You started with a one-line comment that asserted something about MDM. I've shown quite a bit of data to the contrary that has been collected over several years. Since then, you've written a lot of words, but you haven't provided a SINGLE shred of data or anything else to backup any of your claims. In fact, you have repeatedly said you don't even have any data. You've admitted that you're giving me a hard time. And in the end, you question the value of the data I've collected.

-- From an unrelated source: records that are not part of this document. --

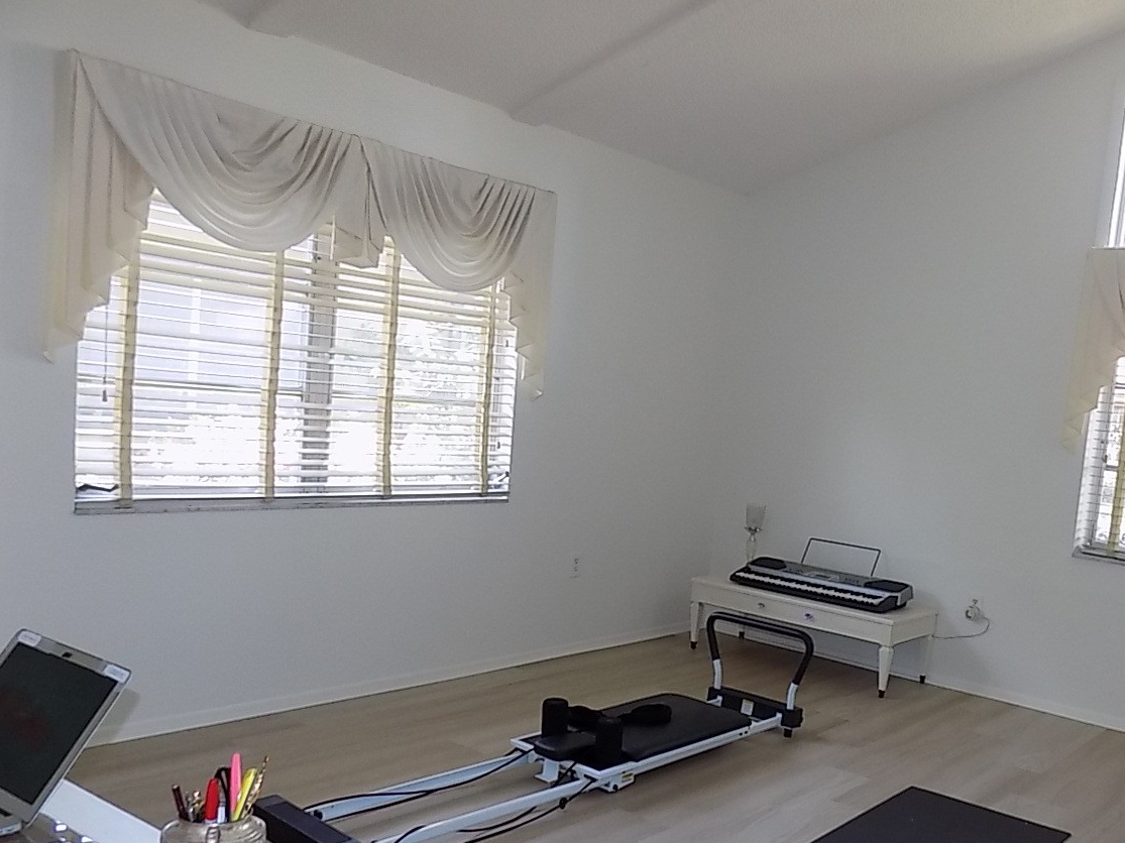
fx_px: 1072
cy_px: 523
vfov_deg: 42.6
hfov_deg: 53.9
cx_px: 780
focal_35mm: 33
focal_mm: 4
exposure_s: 1/30
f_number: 3.1
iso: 160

You want to question what I post? Great. Question it. I have no ego when it comes this stuff. I say over and over again on this forum, I am not a motorsport industry expert. I have been learning as I go, and sharing what I have discovered. Not many others are sharing their data here on the forum. But if you're going to say stuff like, "...I perceive there is much more to the analysis than: Dogbone's measured experience = MDM doesn't get into the rear brakes much.", then you need to stop perceiving, go strap a data logging device to your CAN bus, you need to go drive a shit-ton on track and collect dozens of days of hard data that proves something different---because it will take many days and many brake pads to prove your claims. Or, at the very least, you need to provide links to someone else's data. (Good luck finding that.) After you do that, I am HAPPY to listen to any of your conclusions. In fact, I wish more people would do exactly that----post up their data charts. Then there would be more to discuss! But until you do that, all your fancy "psi, Omega" terms and all your other theoreticals and questionings are just a bunch of arm chair grand-standing with nothing to support it. I'll take my data any day over your butt dyno.

And-----now I'm done with this thread.